Nancy Butler of Lyric Hill Farm: My favorite part of OFD is being able to give visitors a glimpse of daily life on a small farm and offer information on raising animals and plant growing methods. It is my hope that people will be inspired by visiting our wonderful local farms to try to raise their own animals or grow plants for beauty or food. I love to see little kids get excited about interacting with the animals or getting to sit on a tractor. You never know who might decide to become a vet or farmer because their parents took them to a farm!
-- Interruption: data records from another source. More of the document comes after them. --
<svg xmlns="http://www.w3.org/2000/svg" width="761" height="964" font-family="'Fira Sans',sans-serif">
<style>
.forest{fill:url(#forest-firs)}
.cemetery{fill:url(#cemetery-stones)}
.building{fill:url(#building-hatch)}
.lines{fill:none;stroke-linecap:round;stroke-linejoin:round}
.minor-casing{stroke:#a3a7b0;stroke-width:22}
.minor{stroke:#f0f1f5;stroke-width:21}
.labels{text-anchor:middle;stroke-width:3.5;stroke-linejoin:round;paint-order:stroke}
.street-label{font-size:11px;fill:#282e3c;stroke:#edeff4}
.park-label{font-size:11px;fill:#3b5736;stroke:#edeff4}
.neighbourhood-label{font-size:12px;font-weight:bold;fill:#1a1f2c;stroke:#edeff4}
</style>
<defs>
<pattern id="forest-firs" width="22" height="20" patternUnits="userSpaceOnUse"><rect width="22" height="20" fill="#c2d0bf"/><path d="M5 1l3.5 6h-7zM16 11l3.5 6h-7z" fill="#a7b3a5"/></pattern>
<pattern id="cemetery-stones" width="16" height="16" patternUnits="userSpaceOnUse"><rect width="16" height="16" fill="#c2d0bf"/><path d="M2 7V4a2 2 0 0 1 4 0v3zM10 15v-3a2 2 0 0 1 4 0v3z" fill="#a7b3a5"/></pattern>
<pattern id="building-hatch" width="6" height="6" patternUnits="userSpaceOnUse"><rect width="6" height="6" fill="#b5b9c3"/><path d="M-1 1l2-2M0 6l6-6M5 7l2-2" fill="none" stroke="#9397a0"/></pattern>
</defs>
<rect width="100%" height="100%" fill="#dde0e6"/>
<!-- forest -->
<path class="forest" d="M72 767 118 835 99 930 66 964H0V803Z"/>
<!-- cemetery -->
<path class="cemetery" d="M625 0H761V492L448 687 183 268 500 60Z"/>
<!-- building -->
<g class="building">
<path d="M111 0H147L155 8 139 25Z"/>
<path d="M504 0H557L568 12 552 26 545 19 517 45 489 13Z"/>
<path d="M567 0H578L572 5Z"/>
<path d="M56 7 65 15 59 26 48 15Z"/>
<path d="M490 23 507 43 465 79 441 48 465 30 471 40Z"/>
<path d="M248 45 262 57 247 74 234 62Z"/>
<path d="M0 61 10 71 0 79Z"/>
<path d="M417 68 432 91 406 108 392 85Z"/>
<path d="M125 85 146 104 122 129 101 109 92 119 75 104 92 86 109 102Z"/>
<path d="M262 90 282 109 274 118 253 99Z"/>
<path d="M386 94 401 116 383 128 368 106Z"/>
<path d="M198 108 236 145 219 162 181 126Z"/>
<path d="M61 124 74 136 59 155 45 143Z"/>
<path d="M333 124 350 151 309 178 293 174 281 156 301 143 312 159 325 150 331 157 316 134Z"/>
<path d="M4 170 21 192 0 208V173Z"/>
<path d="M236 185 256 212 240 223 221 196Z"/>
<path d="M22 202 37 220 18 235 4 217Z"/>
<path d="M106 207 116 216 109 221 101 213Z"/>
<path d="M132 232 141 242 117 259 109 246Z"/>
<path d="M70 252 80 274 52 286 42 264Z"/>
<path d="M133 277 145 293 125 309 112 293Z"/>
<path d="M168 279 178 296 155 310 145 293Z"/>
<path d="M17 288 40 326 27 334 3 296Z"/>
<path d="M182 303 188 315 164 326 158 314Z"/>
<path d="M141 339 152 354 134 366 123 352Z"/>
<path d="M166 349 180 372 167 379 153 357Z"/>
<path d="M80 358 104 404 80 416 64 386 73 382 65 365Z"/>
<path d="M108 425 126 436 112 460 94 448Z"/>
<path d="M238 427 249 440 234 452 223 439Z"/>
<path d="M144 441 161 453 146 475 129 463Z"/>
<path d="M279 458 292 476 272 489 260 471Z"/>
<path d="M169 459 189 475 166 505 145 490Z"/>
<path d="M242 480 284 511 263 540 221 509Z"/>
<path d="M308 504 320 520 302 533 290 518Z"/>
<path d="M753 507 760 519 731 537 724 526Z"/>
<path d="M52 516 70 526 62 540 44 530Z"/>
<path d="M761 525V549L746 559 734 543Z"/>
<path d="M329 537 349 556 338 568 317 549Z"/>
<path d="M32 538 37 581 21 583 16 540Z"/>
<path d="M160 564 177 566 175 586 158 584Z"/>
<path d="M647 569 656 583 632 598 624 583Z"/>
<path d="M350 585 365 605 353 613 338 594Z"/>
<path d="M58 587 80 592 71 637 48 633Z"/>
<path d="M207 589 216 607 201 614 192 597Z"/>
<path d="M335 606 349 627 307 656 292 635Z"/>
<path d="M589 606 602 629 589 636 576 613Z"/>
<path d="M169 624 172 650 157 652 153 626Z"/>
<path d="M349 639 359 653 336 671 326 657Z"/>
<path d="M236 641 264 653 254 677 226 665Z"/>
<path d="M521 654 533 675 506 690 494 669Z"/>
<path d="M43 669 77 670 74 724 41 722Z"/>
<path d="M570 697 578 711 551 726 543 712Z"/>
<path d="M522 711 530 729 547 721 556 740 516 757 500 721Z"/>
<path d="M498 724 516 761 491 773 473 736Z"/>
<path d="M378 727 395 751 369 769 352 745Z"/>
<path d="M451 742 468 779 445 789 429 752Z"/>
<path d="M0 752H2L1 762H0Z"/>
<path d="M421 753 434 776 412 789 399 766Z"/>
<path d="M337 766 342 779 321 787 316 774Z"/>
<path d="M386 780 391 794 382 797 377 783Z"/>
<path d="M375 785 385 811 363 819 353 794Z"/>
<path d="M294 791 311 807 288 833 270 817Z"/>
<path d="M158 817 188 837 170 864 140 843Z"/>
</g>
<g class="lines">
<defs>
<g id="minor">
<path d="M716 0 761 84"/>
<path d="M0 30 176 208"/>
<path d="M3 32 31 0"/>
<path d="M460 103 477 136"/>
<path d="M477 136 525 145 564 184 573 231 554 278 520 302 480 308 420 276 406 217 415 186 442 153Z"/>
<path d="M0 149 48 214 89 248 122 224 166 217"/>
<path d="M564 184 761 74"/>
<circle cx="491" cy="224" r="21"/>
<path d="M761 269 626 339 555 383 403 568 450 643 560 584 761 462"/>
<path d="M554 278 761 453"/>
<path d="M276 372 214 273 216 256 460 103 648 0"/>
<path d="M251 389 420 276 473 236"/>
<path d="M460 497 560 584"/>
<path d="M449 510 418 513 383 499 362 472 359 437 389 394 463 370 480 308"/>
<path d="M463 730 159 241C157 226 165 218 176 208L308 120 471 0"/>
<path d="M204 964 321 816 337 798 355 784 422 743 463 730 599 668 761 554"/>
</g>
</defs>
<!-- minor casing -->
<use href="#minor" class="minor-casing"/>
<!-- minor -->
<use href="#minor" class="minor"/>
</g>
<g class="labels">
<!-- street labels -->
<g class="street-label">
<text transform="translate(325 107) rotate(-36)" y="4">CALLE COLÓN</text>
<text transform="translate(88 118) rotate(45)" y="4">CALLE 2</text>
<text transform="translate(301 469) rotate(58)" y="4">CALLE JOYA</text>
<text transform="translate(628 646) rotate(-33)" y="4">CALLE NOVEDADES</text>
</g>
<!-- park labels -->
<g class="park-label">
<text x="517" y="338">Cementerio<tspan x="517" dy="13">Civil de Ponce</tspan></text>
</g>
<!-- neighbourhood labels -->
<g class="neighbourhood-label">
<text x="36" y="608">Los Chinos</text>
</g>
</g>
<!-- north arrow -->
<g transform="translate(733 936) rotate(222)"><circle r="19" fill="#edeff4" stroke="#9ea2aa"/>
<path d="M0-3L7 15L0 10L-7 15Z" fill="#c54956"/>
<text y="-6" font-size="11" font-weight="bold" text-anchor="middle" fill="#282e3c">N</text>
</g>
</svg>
Kate Bogli of Maple View Farm: We love participating in OFD! I think it’s really important for visitors to get to talk to farmers and be able to walk around the farm to see how everything works. OFD is a great opportunity for farmers to show off their hard work, to talk to customers for an extended time, answering questions you might not have time or opportunity to do on a regular business day. Farms are unique, as they are not just working to create food and fiber on the land, but also, they often have so much history tied up in the land they farm. Getting kids involved and speaking to them frankly about where their food comes from is one of my favorite parts of OFD.
John O’Brien of O’Brien Nursery: We here at the nursery enjoy OFD because it’s fun to open visitors’ eyes to what is going on here. It’s amazing how often we hear, “I drive by all the time and never realized all this is back here!” It’s great that Granby has so many unique farms to showcase on this day.